Üç beş hesap yaptım, sendromlarımı çarpanlarına ayırınca her şey netleşiyor. Ağzımı her açtığımda kaçan baloncuklar ya bilgi sızdırıyor ya da aşk kaçırıyor! Yaşayan bir ademoğlunun dediği gibi;
-İnsanın ağzı laf, kalbi aşk kaçırır!
Benim gibi koca ağızlı deniz canlılarında çoğu zaman lafın lafı bile olmaz! Baloncuk için ayrı bir ekipmana ihtiyacı olmayan her canlı, korkulası büyüklükte hava kabarcıkları çıkartırsa sınırların ötesine geçebilir demektir. Üretebilme meziyeti yerleşik bir aksilikle birleşince her zaman olumlu sonuçlanmaz. Bahtsız bir balık, hiçbir zaman sevmediği solungaçlarının bir gün intikam alma ihtimalini aklına getiremeyecek kadar safsa yeni yeni sendromlara gebedir.

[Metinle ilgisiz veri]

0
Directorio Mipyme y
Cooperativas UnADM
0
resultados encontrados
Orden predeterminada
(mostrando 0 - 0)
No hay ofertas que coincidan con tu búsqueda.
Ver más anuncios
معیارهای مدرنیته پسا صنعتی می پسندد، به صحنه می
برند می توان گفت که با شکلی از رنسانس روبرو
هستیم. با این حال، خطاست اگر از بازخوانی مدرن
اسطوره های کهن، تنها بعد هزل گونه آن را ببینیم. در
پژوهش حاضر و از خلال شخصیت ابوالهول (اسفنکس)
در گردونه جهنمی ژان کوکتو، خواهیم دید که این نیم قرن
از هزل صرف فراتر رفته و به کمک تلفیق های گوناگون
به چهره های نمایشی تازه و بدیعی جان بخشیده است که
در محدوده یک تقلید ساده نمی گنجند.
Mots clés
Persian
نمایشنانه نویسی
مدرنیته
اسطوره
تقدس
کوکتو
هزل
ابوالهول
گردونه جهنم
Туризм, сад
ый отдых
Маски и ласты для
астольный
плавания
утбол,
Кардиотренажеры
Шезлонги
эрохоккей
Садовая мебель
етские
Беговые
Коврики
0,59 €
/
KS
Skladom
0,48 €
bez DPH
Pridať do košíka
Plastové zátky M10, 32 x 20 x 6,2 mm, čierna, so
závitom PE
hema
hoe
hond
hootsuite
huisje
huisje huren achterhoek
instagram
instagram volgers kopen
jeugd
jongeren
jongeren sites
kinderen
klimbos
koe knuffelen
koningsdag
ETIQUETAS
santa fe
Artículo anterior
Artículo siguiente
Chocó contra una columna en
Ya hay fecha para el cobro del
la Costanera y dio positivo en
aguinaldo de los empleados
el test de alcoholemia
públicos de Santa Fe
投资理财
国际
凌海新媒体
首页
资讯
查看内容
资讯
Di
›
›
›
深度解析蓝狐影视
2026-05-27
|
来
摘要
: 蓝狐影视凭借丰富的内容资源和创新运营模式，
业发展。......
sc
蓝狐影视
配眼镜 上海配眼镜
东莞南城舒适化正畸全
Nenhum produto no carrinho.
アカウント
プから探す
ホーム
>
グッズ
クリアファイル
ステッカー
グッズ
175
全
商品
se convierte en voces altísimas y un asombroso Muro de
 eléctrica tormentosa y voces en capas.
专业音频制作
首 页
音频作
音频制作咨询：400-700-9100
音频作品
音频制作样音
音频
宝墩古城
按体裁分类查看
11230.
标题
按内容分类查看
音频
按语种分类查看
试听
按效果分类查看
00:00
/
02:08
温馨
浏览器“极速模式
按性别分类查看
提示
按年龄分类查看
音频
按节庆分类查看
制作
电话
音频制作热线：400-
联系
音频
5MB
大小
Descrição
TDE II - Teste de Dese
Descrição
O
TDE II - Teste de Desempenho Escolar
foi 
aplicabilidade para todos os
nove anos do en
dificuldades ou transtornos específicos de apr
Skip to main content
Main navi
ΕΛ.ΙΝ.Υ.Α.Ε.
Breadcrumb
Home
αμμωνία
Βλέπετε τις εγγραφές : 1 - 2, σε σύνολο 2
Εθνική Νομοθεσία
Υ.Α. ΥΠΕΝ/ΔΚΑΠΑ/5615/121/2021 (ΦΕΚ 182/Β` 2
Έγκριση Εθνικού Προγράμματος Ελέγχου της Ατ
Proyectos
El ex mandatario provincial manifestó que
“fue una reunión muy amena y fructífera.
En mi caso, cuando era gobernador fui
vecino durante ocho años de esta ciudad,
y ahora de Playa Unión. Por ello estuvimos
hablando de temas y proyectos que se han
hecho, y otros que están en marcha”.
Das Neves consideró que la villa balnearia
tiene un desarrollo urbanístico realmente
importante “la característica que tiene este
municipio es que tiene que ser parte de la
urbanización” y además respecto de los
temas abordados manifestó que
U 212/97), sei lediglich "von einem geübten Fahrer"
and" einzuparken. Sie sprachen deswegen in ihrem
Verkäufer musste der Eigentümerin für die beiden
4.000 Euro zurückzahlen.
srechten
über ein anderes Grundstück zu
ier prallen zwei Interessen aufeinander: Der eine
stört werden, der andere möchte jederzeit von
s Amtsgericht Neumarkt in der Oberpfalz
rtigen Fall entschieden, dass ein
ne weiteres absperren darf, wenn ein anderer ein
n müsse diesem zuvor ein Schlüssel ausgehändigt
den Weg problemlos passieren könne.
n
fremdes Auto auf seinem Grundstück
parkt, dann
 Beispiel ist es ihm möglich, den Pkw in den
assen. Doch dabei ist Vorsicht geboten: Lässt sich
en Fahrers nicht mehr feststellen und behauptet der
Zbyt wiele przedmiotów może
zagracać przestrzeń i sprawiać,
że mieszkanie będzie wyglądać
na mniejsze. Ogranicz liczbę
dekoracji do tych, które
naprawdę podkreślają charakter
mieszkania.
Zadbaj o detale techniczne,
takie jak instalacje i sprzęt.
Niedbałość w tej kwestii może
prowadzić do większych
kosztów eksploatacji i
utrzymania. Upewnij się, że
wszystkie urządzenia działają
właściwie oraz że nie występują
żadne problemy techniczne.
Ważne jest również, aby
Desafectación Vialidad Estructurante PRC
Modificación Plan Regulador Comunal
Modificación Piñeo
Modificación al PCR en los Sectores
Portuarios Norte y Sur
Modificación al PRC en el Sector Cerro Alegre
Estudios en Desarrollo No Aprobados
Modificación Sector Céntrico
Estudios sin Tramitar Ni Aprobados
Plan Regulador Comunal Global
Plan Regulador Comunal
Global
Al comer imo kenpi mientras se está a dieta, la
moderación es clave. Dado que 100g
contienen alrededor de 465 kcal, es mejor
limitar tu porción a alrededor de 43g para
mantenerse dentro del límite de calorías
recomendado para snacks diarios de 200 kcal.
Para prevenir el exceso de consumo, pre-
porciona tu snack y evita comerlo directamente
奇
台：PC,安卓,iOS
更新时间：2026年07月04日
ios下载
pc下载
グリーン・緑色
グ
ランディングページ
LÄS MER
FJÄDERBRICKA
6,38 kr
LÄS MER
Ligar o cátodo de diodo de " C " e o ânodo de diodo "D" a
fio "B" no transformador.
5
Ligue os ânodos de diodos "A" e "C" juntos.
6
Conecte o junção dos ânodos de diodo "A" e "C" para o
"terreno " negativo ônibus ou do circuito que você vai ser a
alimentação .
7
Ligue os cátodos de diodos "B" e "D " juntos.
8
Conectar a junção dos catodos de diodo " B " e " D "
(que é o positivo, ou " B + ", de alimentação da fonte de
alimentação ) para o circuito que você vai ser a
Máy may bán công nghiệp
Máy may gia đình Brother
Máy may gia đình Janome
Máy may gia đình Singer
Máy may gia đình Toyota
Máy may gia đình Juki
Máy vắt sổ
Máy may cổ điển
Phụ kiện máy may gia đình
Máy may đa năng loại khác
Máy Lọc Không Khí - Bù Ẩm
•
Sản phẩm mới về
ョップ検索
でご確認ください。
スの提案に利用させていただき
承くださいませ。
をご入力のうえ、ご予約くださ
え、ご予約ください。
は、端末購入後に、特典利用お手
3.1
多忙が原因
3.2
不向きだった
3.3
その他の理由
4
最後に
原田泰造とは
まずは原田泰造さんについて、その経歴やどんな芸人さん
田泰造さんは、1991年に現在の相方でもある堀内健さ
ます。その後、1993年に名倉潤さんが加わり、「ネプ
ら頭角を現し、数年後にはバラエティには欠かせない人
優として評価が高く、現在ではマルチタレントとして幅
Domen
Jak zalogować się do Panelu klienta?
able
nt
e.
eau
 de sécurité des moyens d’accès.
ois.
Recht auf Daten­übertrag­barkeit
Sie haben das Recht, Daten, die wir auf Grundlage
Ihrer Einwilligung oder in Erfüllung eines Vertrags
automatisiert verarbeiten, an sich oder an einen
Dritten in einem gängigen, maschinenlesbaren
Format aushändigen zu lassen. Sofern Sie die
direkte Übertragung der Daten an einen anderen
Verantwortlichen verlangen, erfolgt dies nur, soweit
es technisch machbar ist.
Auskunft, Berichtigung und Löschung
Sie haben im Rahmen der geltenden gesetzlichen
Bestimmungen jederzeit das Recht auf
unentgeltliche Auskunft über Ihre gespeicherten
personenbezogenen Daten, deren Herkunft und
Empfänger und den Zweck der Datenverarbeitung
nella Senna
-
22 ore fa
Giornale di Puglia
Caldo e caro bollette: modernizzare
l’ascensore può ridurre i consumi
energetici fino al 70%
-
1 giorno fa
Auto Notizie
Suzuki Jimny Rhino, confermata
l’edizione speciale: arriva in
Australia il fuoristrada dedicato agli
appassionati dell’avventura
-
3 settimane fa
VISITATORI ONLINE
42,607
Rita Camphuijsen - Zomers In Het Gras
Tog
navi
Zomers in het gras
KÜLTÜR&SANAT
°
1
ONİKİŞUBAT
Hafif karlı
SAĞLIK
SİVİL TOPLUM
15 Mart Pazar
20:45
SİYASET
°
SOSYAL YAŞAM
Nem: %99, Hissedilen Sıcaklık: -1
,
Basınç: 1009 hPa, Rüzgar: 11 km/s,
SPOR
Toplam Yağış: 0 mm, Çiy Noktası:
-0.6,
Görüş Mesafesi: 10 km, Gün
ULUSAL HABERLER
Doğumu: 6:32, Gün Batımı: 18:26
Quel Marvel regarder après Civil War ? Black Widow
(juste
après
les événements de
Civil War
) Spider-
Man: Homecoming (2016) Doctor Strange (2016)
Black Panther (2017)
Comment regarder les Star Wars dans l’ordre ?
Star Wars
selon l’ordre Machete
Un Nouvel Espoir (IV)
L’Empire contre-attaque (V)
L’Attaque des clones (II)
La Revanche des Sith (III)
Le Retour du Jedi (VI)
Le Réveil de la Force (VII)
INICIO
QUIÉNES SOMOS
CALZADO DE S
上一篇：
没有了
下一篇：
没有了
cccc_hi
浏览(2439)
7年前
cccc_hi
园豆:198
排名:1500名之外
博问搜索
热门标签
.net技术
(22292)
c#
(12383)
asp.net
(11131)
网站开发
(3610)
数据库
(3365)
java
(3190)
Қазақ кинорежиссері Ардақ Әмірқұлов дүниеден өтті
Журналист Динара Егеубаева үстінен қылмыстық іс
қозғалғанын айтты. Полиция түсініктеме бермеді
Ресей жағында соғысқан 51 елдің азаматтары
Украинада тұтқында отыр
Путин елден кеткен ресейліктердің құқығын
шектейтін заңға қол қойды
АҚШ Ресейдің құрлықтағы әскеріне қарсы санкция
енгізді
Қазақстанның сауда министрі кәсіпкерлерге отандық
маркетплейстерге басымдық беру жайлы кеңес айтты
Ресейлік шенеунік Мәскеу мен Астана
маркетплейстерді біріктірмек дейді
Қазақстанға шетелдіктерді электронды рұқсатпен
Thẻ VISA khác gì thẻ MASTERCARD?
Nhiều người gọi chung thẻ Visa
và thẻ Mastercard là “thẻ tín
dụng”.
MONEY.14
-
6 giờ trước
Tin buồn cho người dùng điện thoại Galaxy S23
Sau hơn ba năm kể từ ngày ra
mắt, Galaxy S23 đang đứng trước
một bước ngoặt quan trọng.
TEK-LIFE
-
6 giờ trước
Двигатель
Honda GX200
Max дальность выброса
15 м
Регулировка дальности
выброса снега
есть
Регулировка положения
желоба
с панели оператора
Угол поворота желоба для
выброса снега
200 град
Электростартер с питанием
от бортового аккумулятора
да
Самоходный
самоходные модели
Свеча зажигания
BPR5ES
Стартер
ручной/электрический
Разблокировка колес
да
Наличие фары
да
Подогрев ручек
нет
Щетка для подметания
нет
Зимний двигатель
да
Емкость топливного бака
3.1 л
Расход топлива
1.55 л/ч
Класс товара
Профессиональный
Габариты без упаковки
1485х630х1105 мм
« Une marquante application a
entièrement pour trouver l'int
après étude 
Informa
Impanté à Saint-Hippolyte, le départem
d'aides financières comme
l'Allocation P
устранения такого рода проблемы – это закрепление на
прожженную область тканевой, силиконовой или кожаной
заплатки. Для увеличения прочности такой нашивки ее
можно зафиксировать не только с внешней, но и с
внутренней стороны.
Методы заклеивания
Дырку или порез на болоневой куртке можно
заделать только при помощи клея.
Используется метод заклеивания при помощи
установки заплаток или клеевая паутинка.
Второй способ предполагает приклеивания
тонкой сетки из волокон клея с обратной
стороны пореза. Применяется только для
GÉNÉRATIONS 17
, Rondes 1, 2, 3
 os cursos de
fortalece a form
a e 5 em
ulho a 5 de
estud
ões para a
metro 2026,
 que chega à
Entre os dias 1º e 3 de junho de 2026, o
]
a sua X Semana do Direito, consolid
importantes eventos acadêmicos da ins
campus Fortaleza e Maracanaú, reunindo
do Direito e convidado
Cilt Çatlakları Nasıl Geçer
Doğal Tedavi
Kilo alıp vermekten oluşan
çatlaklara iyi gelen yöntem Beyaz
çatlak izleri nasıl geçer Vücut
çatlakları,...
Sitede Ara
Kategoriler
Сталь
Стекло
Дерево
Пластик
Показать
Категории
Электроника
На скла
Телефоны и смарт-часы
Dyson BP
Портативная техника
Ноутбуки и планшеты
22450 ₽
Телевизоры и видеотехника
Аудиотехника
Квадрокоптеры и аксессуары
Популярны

Ben hala kuyruğumu çekiştirerek uzatma çabasındayım. Böylesi ilkel bir yöntemi seçmiş olmam tamamen çaresizlikten. Yeteri kadar mineral alamıyorum. Lokomotif hissiyatıyla yüzen dışkımdan da açıkça görülüyor, suyumu değiştirmeyi unutuyorlar. Her eve duyarlı bir denizatı şart!

Yer yer oksijensizlikten kafayı buluyorum. Sanırım algıları açmak bu olmalı. Fiziksel gerileme yapsa da algı süzgecinde muazzam açılımlar yaptığını inkar edemeyeceğim. Sendromlarımın kaynağını da bu şekilde bulmuş olmalıyım. Şu sıra kafam gayet güzel. Günlerdir pet şişeyle yosun tuttuk. Duygusal yaşantım hakkında açık vermek huyum değildir ama çakırken gevezeliğim tutuyor. Farkettim ki ben sustuğumu sanırken asıl soluk alma adı altında sözsüz sessiz kaçanlarla başa çıkamamışım. Arada oyalanmak için baloncukları birleştirip prens de yapmışım. Alkışa değer bir hareket gibi görünse de baloncuk imalatına ara vermeyi unutmak büyük hata! Ortalık gereksiz boşluklar ve amaçsız nefeslerle dolmuş.

Söz veriyorum bir dahaki imalat sonrasında baloncuk üretimine ara vermeyi unutmayacağım. Önümde uzuuun bir zaman var. Takdir edersiniz ki artık prens yapmak eskisi kadar kolay değil. Yeteri kadar suda erimiş oksijenim yok!